July 14, 2024

I had been in Germany for a month before I moved in with a host family. I had already labored to order sandwiches, coughed up euros for public rest rooms and sweated my way through intensive German. However, these struggles seem small in comparison to what this past week was like. It was hard, but it was enormously colorful.
Ute Mücke was my host mother. She welcomed me into her apartment that was a 10 minute walk from my classes. Ute is a nurse, and has the quiet, caring demeanor of one. The first thing she did was give me a tour of the small flat, and I tried my best to engage with her in German. However, my German is limited, and small talk is not something Germans are keen on. It is very strange to them that Americans are always asking “How are you?” and always expecting “Good!” as the response. Quickly, we began talking about politics, religion and family.

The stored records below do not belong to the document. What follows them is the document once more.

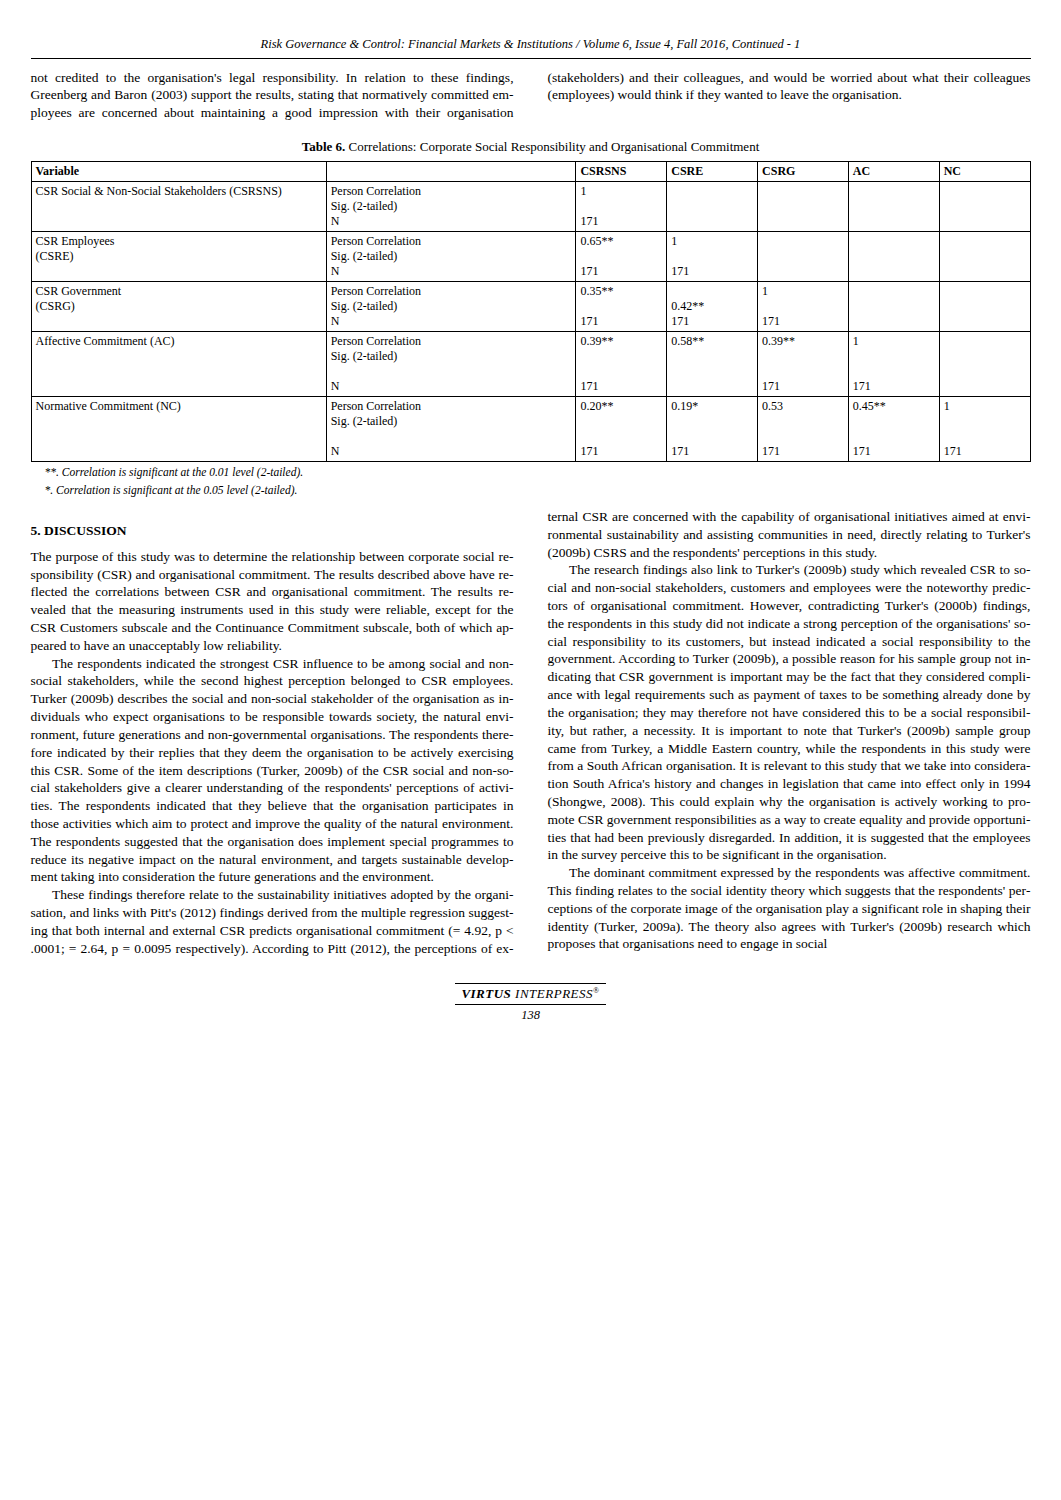Risk Governance & Control: Financial Markets & Institutions / Volume 6, Issue 4, Fall 2016, Continued - 1
not credited to the organisation's legal responsibility. In relation to these findings, Greenberg and Baron (2003) support the results, stating that normatively committed employees are concerned about maintaining a good impression with their organisation (stakeholders) and their colleagues, and would be worried about what their colleagues (employees) would think if they wanted to leave the organisation.
Table 6. Correlations: Corporate Social Responsibility and Organisational Commitment
| Variable | | CSRSNS | CSRE | CSRG | AC | NC |
| --- | --- | --- | --- | --- | --- | --- |
| CSR Social & Non-Social Stakeholders (CSRSNS) | Person Correlation Sig. (2-tailed) N | 1 171 | | | | |
| CSR Employees (CSRE) | Person Correlation Sig. (2-tailed) N | 0.65** 171 | 1 171 | | | |
| CSR Government (CSRG) | Person Correlation Sig. (2-tailed) N | 0.35** 171 | 0.42** 171 | 1 171 | | |
| Affective Commitment (AC) | Person Correlation Sig. (2-tailed) N | 0.39** 171 | 0.58** | 0.39** 171 | 1 171 | |
| Normative Commitment (NC) | Person Correlation Sig. (2-tailed) N | 0.20** 171 | 0.19* 171 | 0.53 171 | 0.45** 171 | 1 171 |
**. Correlation is significant at the 0.01 level (2-tailed).
*. Correlation is significant at the 0.05 level (2-tailed).
5. Discussion
The purpose of this study was to determine the relationship between corporate social responsibility (CSR) and organisational commitment. The results described above have reflected the correlations between CSR and organisational commitment. The results revealed that the measuring instruments used in this study were reliable, except for the CSR Customers subscale and the Continuance Commitment subscale, both of which appeared to have an unacceptably low reliability.
The respondents indicated the strongest CSR influence to be among social and non-social stakeholders, while the second highest perception belonged to CSR employees. Turker (2009b) describes the social and non-social stakeholder of the organisation as individuals who expect organisations to be responsible towards society, the natural environment, future generations and non-governmental organisations. The respondents therefore indicated by their replies that they deem the organisation to be actively exercising this CSR. Some of the item descriptions (Turker, 2009b) of the CSR social and non-social stakeholders give a clearer understanding of the respondents' perceptions of activities. The respondents indicated that they believe that the organisation participates in those activities which aim to protect and improve the quality of the natural environment. The respondents suggested that the organisation does implement special programmes to reduce its negative impact on the natural environment, and targets sustainable development taking into consideration the future generations and the environment.
These findings therefore relate to the sustainability initiatives adopted by the organisation, and links with Pitt's (2012) findings derived from the multiple regression suggesting that both internal and external CSR predicts organisational commitment (= 4.92, p < .0001; = 2.64, p = 0.0095 respectively). According to Pitt (2012), the perceptions of external CSR are concerned with the capability of organisational initiatives aimed at environmental sustainability and assisting communities in need, directly relating to Turker's (2009b) CSRS and the respondents' perceptions in this study.
The research findings also link to Turker's (2009b) study which revealed CSR to social and non-social stakeholders, customers and employees were the noteworthy predictors of organisational commitment. However, contradicting Turker's (2000b) findings, the respondents in this study did not indicate a strong perception of the organisations' social responsibility to its customers, but instead indicated a social responsibility to the government. According to Turker (2009b), a possible reason for his sample group not indicating that CSR government is important may be the fact that they considered compliance with legal requirements such as payment of taxes to be something already done by the organisation; they may therefore not have considered this to be a social responsibility, but rather, a necessity. It is important to note that Turker's (2009b) sample group came from Turkey, a Middle Eastern country, while the respondents in this study were from a South African organisation. It is relevant to this study that we take into consideration South Africa's history and changes in legislation that came into effect only in 1994 (Shongwe, 2008). This could explain why the organisation is actively working to promote CSR government responsibilities as a way to create equality and provide opportunities that had been previously disregarded. In addition, it is suggested that the employees in the survey perceive this to be significant in the organisation.
The dominant commitment expressed by the respondents was affective commitment. This finding relates to the social identity theory which suggests that the respondents' perceptions of the corporate image of the organisation play a significant role in shaping their identity (Turker, 2009a). The theory also agrees with Turker's (2009b) research which proposes that organisations need to engage in social
VIRTUS INTERPRESS®
138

Ute was fascinated with my family lineage. She is completely German, and so are most of her friends and neighbors. As is wonderfully common in our country, I am a mix of things: my parents are Irish, Italian, Lithuanian and French. I explained that my last name is actually Italian, but doesn’t sound so because it was Americanized a few generations ago. Ute revealed that her last name literally means “mosquito” – I was living with Ms. Mosquito! How whimsical.
Eating with Ute was a learning experience. Germans traditionally eat a hot lunch, and a cold dinner. When I was first asked what I wanted to drink for dinner, I replied “Wasser.” Ute looked at me strangely, and said “Nein, Tee! Okay?” At that moment, I knew I was to eat what was in front of me. Most always, that was delicious: fresh bread, many different kinds of cheese, raw vegetables and fruit. Sometimes, though, there was something in front of me that I did not care to eat, but I had to. I dislike hard-boiled eggs, and I was served one at every single meal. I must admit that at one point, I slipped the egg into my sock to dispose of it privately later.
There were some things that I couldn’t quite run from. I learned that Germans were very open with their bodies and sexuality. I was spending time with Ute, her son and her grandson when we decided to visit the local zoo. Ute promptly began changing – in front of the three of us and an open window. No one seemed to think anything of it. My classmates had similar experiences. One was completely naked in the bathroom when her host mother walked in and asked if she wanted an apple or a banana for breakfast. Another showed their host family a picture of the group of us and was asked if anyone was sleeping together on the trip. Though these experiences were uncomfortable, they made me think about the way our culture confronts the human body. Which, most of the time, is with shame and ignorance.
At the end of my homestay, I looked around at Ute’s little flat and realized how very thankful I was for her. She opened her doors to a stranger, and fed me like her own (even if that meant hard-boiled eggs). Living with a host family makes you understand that even in a different house, in a different country, with a different language, it is still just living.